Pressure from top Democrats and left-wing pundits is mounting on a presumptive Biden administration to make “canceling” student debt a priority (aka, make taxpayers pay it off). The problems with this policy are endless, from its regressive benefits that skew toward the wealthiest citizens to its creation of a moral hazard problem that would encourage future students to make poor decisions.

But in a fascinating twist, a new analysis shows that even from a progressive economic perspective, student loan cancellation would be an awful economic “stimulus” policy. Left-wing advocates have made their case, in part, based on the notion that canceling student loans would free up money for people and encourage spending, which, under “Keynesian” economic theory, stimulates the economy.

Yet the nonpartisan Committee for a Responsible Federal Budget just threw cold water on this narrative. Their new analysis explicitly shows, using progressive economic assumptions and analysis, that canceling student loans wouldn’t do much to stimulate the economy at all.

Full student debt cancellation would cost taxpayers $1.5 trillion, the group says, but it would only increase cash flow available for spending by $90 billion in 2021.

As the analysis explains, this is “because borrowers often pay back their loans over 10, 15, or even 30 years, debt cancellation will increase their available cash by only a fraction of the total loan forgiveness.”

As a result, even this analysis, friendly to progressive assumptions about the economy, finds that a massive $1.5 trillion debt cancellation initiative would only boost economic output by $115 billion to $360 billion.

It’s also possible, albeit disputed and uncertain, that beneficiaries would be taxed on their student loan relief. If so, these figures would be overestimating the increased tax burden would partially offset the already minimal benefits.

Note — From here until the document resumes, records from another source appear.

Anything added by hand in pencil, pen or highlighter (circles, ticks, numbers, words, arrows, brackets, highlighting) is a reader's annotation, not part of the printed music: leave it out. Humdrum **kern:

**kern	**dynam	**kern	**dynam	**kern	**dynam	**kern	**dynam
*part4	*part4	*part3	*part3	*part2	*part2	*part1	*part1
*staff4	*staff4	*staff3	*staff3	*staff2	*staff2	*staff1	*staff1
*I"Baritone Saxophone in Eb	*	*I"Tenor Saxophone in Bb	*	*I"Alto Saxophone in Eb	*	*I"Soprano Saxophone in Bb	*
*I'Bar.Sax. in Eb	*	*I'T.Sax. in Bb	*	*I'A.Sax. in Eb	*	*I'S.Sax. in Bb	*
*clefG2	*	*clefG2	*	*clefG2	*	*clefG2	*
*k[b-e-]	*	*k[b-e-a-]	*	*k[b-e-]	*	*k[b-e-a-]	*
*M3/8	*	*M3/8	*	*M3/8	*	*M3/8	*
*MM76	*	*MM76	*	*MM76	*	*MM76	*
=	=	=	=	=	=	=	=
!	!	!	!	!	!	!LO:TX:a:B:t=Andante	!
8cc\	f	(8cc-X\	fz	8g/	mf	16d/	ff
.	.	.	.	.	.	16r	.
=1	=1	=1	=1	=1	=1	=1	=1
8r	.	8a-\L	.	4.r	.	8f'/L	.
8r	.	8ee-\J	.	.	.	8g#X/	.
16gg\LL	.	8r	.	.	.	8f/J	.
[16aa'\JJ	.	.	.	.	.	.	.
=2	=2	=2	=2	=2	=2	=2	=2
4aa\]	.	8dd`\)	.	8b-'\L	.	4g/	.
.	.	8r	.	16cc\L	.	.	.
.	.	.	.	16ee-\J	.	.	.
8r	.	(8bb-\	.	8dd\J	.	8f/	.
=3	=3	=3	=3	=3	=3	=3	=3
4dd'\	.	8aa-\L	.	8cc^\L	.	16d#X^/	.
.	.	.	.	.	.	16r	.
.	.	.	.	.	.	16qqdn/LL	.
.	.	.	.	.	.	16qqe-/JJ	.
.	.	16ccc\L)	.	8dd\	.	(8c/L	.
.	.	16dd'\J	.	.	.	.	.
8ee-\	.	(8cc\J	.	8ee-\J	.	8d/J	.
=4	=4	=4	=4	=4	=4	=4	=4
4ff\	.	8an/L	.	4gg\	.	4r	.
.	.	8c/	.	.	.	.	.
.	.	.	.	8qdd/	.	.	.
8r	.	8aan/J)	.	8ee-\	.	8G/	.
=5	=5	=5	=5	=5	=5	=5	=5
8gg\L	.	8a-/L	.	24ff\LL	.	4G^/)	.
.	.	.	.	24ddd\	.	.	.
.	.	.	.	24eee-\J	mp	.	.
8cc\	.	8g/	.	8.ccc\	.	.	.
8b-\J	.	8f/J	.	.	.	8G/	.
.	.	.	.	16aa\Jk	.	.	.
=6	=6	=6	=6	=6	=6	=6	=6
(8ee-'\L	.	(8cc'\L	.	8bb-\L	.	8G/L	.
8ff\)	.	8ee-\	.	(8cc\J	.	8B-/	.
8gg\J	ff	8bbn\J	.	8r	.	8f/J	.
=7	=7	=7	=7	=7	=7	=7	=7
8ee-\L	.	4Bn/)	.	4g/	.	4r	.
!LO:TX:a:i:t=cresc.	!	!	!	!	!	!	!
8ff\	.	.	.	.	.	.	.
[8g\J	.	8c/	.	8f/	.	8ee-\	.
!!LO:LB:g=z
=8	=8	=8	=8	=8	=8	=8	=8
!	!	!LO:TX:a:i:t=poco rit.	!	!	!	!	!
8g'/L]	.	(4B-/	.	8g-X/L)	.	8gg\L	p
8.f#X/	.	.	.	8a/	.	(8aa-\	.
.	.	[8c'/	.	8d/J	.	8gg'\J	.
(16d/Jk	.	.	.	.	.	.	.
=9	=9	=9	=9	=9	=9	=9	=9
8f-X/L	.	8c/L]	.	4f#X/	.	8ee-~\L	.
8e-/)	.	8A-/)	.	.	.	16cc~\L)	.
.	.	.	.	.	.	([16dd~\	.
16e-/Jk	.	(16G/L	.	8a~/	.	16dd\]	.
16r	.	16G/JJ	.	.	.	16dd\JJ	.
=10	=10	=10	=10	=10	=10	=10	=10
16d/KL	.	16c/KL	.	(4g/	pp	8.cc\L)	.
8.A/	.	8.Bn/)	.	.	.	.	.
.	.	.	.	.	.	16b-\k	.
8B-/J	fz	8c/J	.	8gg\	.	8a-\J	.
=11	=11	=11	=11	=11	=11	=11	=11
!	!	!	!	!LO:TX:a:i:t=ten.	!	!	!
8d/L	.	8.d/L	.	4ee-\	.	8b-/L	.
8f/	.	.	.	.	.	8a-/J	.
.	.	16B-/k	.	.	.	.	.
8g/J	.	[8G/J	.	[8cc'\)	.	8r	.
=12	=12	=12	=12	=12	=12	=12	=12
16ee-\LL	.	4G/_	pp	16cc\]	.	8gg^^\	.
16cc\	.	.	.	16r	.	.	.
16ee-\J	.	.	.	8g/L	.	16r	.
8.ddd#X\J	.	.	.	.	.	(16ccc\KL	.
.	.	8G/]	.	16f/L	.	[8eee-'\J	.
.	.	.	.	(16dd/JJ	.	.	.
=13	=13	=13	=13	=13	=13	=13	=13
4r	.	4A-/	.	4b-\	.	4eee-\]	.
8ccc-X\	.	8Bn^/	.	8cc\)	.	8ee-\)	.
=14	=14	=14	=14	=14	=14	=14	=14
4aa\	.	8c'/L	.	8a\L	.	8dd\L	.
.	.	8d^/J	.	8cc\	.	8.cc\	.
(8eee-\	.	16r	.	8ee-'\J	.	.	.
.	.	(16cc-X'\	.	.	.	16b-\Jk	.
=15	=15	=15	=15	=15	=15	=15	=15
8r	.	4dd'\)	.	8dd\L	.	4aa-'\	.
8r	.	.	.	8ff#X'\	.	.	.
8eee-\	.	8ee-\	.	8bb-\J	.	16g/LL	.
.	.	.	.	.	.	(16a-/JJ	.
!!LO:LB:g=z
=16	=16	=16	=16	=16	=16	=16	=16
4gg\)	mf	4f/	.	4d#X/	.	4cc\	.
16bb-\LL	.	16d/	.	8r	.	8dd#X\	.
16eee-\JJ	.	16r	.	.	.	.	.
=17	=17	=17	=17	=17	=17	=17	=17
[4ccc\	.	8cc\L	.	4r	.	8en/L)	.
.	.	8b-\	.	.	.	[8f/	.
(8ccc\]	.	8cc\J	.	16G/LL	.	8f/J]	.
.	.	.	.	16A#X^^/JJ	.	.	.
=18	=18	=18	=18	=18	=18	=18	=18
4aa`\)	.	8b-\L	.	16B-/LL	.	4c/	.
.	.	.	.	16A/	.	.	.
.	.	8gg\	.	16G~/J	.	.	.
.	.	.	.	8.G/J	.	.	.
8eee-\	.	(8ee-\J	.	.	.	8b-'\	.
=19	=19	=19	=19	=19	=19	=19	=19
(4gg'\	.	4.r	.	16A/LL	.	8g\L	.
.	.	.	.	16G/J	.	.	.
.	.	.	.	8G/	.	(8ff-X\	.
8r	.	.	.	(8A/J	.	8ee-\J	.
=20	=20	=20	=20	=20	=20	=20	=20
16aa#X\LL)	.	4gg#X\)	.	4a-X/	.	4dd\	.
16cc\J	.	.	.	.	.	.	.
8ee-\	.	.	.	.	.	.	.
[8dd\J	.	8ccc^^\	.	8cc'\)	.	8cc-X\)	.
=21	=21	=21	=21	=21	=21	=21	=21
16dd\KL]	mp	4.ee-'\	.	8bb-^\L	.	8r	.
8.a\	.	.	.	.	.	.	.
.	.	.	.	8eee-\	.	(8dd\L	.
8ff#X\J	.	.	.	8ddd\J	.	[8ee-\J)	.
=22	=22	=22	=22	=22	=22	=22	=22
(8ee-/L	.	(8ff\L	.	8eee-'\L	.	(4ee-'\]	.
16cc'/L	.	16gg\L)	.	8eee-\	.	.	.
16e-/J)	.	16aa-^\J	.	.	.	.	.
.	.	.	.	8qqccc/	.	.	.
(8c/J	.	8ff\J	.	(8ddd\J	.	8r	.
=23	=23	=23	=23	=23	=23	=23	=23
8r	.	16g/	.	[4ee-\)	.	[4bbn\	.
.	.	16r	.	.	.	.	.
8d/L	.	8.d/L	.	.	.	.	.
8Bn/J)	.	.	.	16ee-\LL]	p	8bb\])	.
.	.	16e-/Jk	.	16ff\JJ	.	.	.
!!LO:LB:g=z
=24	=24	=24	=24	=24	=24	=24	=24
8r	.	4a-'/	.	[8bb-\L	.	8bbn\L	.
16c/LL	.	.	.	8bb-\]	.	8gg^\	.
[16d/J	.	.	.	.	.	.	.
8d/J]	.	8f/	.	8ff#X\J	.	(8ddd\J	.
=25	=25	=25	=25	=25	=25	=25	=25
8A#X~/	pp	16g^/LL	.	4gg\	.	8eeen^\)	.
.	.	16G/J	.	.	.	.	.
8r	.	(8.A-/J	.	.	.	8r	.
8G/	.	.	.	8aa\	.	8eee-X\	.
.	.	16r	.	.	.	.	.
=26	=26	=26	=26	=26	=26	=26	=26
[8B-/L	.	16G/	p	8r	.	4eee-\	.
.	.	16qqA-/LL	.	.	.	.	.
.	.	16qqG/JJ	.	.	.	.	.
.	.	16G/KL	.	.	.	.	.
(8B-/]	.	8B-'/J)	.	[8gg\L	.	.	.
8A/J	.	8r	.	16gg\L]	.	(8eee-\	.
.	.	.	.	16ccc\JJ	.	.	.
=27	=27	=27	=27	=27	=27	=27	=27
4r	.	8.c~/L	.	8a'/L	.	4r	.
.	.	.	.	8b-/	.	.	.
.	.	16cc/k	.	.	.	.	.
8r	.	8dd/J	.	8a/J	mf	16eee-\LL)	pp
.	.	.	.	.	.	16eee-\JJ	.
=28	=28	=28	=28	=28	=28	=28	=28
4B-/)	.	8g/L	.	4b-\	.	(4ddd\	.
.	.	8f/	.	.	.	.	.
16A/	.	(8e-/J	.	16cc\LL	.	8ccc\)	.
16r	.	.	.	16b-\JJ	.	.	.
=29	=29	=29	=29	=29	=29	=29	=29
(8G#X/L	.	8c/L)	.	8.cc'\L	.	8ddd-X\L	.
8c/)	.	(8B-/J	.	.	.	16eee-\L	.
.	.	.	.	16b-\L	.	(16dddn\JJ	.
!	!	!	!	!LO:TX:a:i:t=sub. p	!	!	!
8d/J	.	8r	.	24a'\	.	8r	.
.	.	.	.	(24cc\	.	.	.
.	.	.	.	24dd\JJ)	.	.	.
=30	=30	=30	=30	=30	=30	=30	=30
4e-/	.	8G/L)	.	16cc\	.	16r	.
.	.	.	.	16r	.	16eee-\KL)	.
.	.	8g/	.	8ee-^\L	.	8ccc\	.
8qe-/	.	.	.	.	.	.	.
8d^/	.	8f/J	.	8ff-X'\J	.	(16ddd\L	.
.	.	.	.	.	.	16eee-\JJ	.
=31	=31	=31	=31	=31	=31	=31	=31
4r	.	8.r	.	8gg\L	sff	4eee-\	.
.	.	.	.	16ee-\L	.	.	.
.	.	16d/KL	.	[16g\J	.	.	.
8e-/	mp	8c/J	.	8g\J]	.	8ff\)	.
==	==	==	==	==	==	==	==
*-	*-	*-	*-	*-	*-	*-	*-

Even former Obama economist Jason Furman pointed this out:

So, using this amount of taxpayer money to provide another form of stimulus, such as income tax cuts or payroll tax cuts, would do far more, even under this model, to get the economy going again.

But don’t expect this thorough debunking to halt the liberal push to cancel student debt. It’s never been about facts or reality.

The very notion of a student debt “crisis” itself is overblown in its premise. The average student loan payment is between $200 and $300. That is not a crisis — it is an inconvenience, one that responsible young adults should certainly be able to handle without offloading their debts on to working-class taxpayers.

So they’ve never had the moral high ground. Now, the Left have lost one of their main economic arguments in favor of debt cancellation.

We already knew that it isn’t “progressive” — student loan debt cancellation overwhelmingly benefits the well-off and well educated. And with this new analysis, even liberals must accept that debt cancellation won’t “stimulate the economy.” It barely increases cash flow and gives money to those least likely to spend it.

And it isn’t even in response to a genuine crisis. So, the case for “canceling” student loan debt is incredibly weak. Even if Democratic politicians knew this, they’d still push for cancellation to help young people with undergraduate degrees or higher, a key Democratic voting constituency.